Dengue viral infections frequently are not apparent. Classic dengue primarily occurs in nonimmune, nonindigenous adults and children. Symptoms begin after a 5- to 10-day incubation period. DHF/DSS usually occurs during a second dengue infection in persons with preexisting actively or passively (maternally) acquired immunity to a heterologous dengue virus serotype. Illness begins abruptly with a minor stage of 2-4 days' duration followed by rapid deterioration. Increased vascular permeability, bleeding, and possible DIC may be mediated by circulating dengue antigen-antibody complexes, activation of complement, and release of vasoactive amines. In the process of immune elimination of infected cells, proteases and lymphokines may be released and activate complement coagulation cascades and vascular permeability.

The grade of fever
Low grade fever: 37.3~38 C
Moderate fever: 38~39 C
High fever: 39.1~41 C
Hyperthermia fever: more than 41 C
-Fever to 106°F (41.1°C), which a healthy adult body can tolerate for several hours.
-The brain's thermostat will stop the fever from climbing above 106° (41.1C)
-Cells do not die off until 110°F (43.3°C) is reached.

Background/ History

History of Dengue

The first reported epidemics of DF occurred in 1779-1780 in Asia, Africa, and North America. The near simultaneous occurrence of outbreaks on three continents indicates that these viruses and their mosquito vector have had a worldwide distribution in the tropics for more than 200 years. During most of this time, DF was considered a mild, nonfatal disease of visitors to the tropics. Generally, there were long intervals (10-40 years) between major epidemics, mainly because the introduction of a new serotype in a susceptible population occurred only if viruses and their mosquito vector could survive the slow transport between population centers by sailing vessels.
A pandemic of dengue began in Southeast Asia after World War II and has spread around the globe since then. Epidemics caused by multiple serotypes (hyperendemicity) are more frequent, the geographic distribution of dengue viruses and their mosquito vectors has expanded, and DHF has emerged in the Pacific region and the Americas. In Southeast Asia, epidemic DHF first appeared in the 1950s, but by 1975 it had become a frequent cause of hospitalization and death among children in many countries in that region.

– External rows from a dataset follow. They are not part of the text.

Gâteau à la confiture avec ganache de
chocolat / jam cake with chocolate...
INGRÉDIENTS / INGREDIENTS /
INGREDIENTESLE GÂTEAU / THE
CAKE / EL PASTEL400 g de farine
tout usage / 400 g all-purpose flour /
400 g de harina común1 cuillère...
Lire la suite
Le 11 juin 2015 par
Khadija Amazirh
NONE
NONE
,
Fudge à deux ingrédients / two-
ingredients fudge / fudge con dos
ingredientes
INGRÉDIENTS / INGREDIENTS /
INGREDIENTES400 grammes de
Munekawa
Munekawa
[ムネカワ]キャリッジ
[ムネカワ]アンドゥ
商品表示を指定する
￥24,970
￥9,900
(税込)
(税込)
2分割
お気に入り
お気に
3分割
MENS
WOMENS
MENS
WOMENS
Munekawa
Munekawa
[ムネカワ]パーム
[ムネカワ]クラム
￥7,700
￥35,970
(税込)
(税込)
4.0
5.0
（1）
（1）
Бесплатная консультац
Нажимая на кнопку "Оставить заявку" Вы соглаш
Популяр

Thursday, January 25, 2007


Dengue has been called the most important mosquito-transmitted viral disease in terms of morbidity and mortality. Dengue fever is a benign acute febrile syndrome occurring in tropical regions. In a small proportion of cases, the virus causes increased vascular permeability that leads to a bleeding diathesis or disseminated intravascular coagulation (DIC) known as dengue hemorrhagic fever (DHF). Secondary infection by a different dengue virus serotype has been confirmed as an important risk factor for the development of DHF. In 20-30% of DHF cases, the patient develops shock, known as the dengue shock syndrome (DSS). Worldwide, children younger than 15 years comprise 90% of DHF subjects; however, in the Americas, DHF occurs in both adults and children.

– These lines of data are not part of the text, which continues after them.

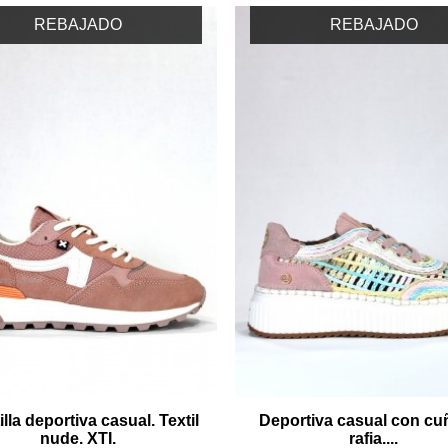
REBAJADO
REBAJADO
lla deportiva casual. Textil
Deportiva casual con cu
nude. XTI.
rafia....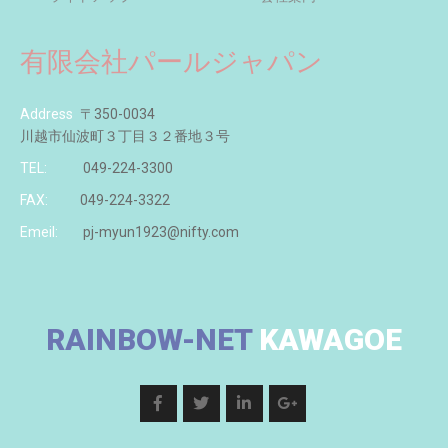
有限会社パールジャパン
Address
〒350-0034
川越市仙波町３丁目３２番地３号
TEL:
049-224-3300
FAX:
049-224-3322
Emeil:
pj-myun1923@nifty.com
RAINBOW-NET
KAWAGOE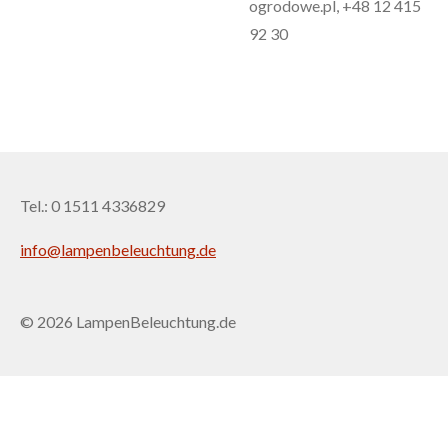
ogrodowe.pl, +48 12 415
92 30
Tel.: 0 1511 4336829
info@lampenbeleuchtung.de
© 2026 LampenBeleuchtung.de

Dengue is a homonym for the African ki denga pepo, which appeared in English literature during an 1827-28 Caribbean outbreak. The first definite clinical report of dengue is attributed to Benjamin Rush in 1789, but the viral etiology and its mode of transmission via mosquitos were not established until the early 20th century.

Dengue (DF) and dengue hemorrhagic fever (DHF) are caused by one of four closely related, but antigenically distinct, virus serotypes (DEN-1, DEN-2, DEN-3, and DEN-4), of the genus Flavivirus. Infection with one of these serotypes provides immunity to only that serotype for life, so persons living in a dengue-endemic area can have more than one dengue infection during their lifetime. DF and DHF are primarily diseases of tropical and sub tropical areas, and the four different dengue serotypes are maintained in a cycle that involves humans and the Aedes mosquito. However, Aedes aegypti, a domestic, day-biting mosquito that prefers to feed on humans, is the most common Aedes species. Infections produce a spectrum of clinical illness ranging from a nonspecific viral syndrome to severe and fatal hemorrhagic disease. Important risk factors for DHF include the strain of the infecting virus, as well as the age, and especially the prior dengue infection history of the patient.